**Records from a data source**
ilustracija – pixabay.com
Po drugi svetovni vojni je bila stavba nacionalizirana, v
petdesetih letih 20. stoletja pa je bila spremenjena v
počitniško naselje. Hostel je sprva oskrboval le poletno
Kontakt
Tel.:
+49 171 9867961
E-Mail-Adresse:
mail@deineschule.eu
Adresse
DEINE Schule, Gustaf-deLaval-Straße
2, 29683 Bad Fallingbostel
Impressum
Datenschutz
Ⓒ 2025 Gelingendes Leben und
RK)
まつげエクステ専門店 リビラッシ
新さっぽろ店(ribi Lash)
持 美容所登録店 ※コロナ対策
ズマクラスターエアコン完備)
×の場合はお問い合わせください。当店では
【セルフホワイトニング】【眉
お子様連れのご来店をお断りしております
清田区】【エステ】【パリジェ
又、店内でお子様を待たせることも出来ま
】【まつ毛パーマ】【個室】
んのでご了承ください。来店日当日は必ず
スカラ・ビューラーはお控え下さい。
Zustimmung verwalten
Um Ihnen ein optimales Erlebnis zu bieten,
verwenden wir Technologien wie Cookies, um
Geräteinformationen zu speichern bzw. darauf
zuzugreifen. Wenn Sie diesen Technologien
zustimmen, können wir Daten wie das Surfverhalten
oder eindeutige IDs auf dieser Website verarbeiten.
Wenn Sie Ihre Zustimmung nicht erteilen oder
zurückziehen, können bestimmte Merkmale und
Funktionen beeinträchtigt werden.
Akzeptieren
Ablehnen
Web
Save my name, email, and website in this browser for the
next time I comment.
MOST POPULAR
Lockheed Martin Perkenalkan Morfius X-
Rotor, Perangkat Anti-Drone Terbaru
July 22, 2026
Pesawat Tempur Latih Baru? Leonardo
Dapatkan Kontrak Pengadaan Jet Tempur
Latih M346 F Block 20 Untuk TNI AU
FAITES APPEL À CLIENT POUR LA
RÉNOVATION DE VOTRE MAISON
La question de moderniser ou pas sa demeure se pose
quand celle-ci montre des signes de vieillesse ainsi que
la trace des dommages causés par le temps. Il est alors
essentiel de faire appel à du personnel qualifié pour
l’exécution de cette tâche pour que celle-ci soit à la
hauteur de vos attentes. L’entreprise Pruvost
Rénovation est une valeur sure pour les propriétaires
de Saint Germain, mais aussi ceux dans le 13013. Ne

**Instructions for the task**
Collect every line in the records that contains the string "bila", treating uppercase and lowercase letters as different.

**Answer below**
Po drugi svetovni vojni je bila stavba nacionalizirana, v
petdesetih letih 20. stoletja pa je bila spremenjena v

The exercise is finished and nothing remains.